Building your concentration power is much like developing and strengthening the muscles of your body. However, you will be able to improve your concentration without working up a profuse sweat. It’s more a matter of cool, calm and conscientious practice.
The basic process in developing your concentration powers is to gradually take on more difficult mental tasks. These tasks should require more rigorous and more lengthy periods of concentration. As you progress, reward yourself for increases in your concentration span.
The first step is to prepare a list of concentration tasks which you normally confront in your work or at home. If you have difficulty recalling and recounting situations where your concentration is critical or necessary, carry a notebook with you for two weeks and note the situations requiring firm concentration.
For example, you may have had difficulty at work repeating the machine. Or, you might have difficulty following travel directions on a weekend trip. After you have collected your concentration items, rank them in order from the easiest to the most difficult.
Now that you have listed and ranked your items, start with the easiest one. Let’s say that it is proofreading a two-page letter to pick up any typographic mistakes. Gather together some practice material-old letters or current reports the need to be scrutinized.

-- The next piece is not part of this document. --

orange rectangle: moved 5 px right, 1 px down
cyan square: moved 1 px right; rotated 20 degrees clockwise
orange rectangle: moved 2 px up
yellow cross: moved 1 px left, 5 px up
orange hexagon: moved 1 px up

Set a concentration time target, say five minutes, and then get to the task. Don’t look up or break your concentration in any other way. When the time is up, check your performance. Were you able to hold your concentration to the task? Qualitatively, were you able to pick up any errors in the letters? When you can maintain effective concentration over three separate trials at a particular time span then move up to the next level. By working at each task, beginning with relatively short concentration periods and progressing to longer time spans, you will be able to increase your work concentration appreciably.
It is important to say that fatigue is a significant factor which affects concentration. Concentrating is generally hard work. Therefore, you will want to gauge your effective concentration periods to the type of work to be done and schedule adequate rest periods to offset fatigue.
• Repeat each step out loud to help fix the information in your memory.
• Ask questions to clarify any ambiguities or doubts.
• Try to establish a mental image of each step to link it with the proceeding and succeeding steps.
• At the end of the series, try to repeat the entire set of instructions.
• When carrying out the instructions, repeat the steps as you go to further fix the series in your memory, if retention is necessary.